Reality Winner, 25, told federal court on Tuesday that she would plead guilty to one count of violating the Espionage Act and serve 63 months in jail, followed by three years of supervised release, The Intercept reported.
Winner was identified as the leaker because the NSA was able to track who had printed out the document, using the yellow dot pattern that many printers place on documents, giving the time and date when the document was printed.
The story based on the document she leaked was published on Monday, 5 June 2017, and Winner's arrest was announced by the Justice Department the same day. The story was about attempts by alleged Russian hackers to break into election infrastructure in the US.
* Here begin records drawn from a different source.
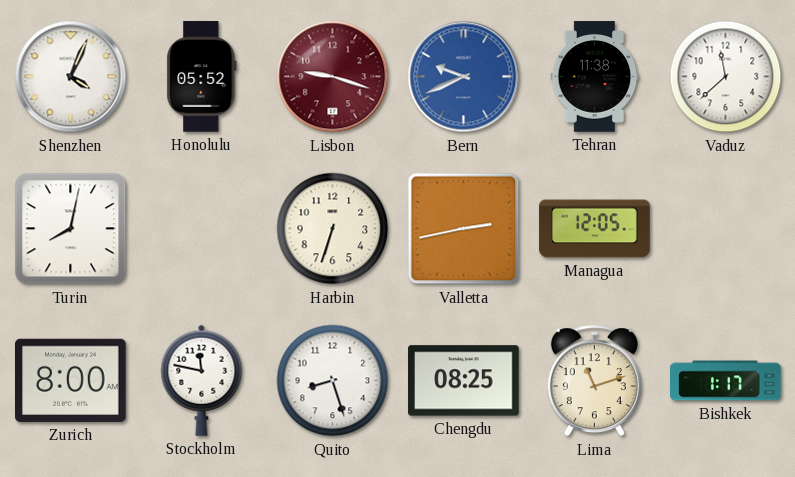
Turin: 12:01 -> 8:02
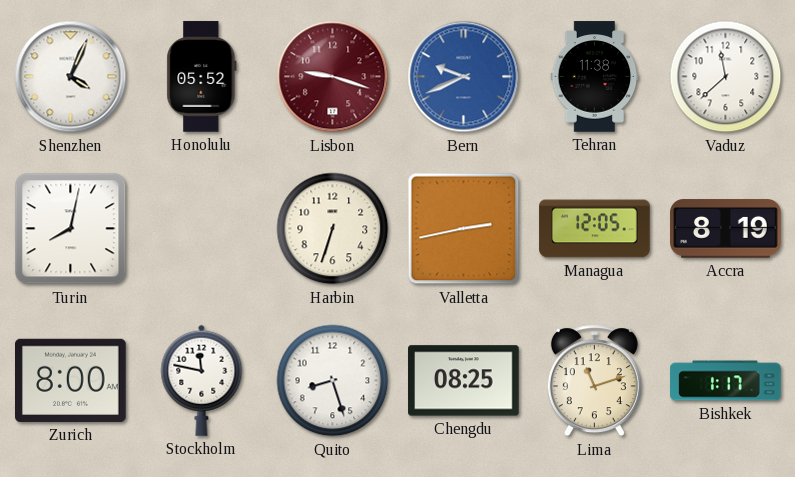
Accra: none -> 8:19
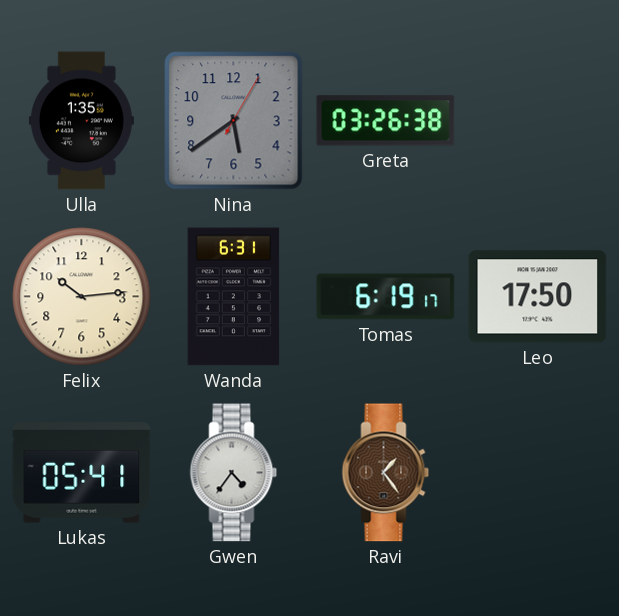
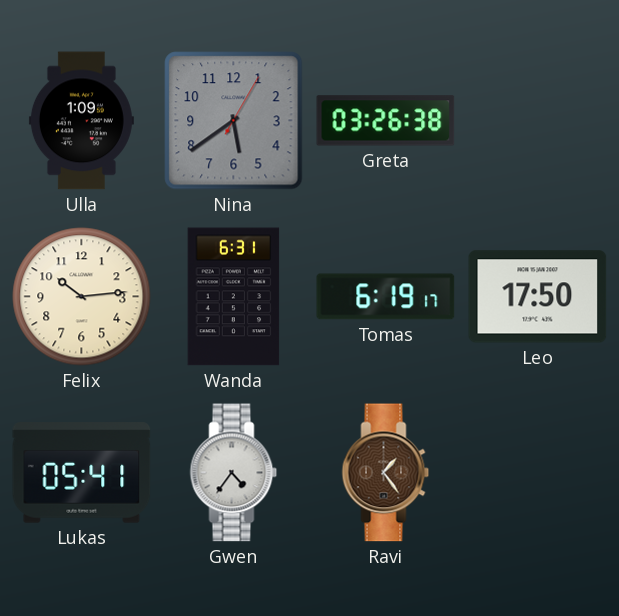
Ulla: 1:35 -> 1:09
Now that Reality Winner has plead guilty to a five year plea deal, the Intercept (which is a vital publication) should conspicuously fire those staffers involved in outing her. This step is necessary to regain source trust, to deter abuse of sources, and to show leadership.— WikiLeaks (@wikileaks) 26 June 2018
The Intercept's editor-in-chief Betsy Reed said in a statement: “Despite the fact that Winner’s disclosure served the public interest by alerting Americans to vulnerabilities in our voting system, the Trump-Sessions Justice Department prosecuted her with vicious resolve under the Espionage Act.
“Her plea agreement reflects the conclusion of Winner and her lawyers that the terms of this deal represent the best outcome possible for her in the current environment. She not only faced unrelenting pressure from prosecutors, but a series of setbacks in the courtroom severely restricted her lawyers’ ability to defend her.”
The 63-month sentence is the longest imposed on anyone by a federal court for a violation of the Espionage Act. Chelsea Manning, an US Army private, who leaked video of horrific killings by the US military in Iraq to WikiLeaks, was given 37 years under the Act but then had her sentence commuted by former US president Barack Obama. But she was prosecuted in a military court.
The Intercept's Glenn Greenwald, who broke the original Edward Snowden stories, has detailed in his book how he was taught about security measures by the ex-NSA contractor.
Winner case is 2nd time Matt Cole was involved in a story where the source ended up prosecuted for Espionage— unR̶A̶D̶A̶C̶K̶ted (@JesselynRadack) 6 June 2017
1st was my client @JohnKiriakou
However, in this case, it looks like he and the rest of his staff made a bad slip-up which could lead to other potential whistle-blowers being reluctant to trust that their identities would not be compromised by the publication.
Fingers are being pointed at Matt Cole, one of the reporters of the Winner story, as this is the second time that a source in a story he was involved in ended up being prosecuted for espionage. The first was CIA anti-torture whistleblower John Kiriakou.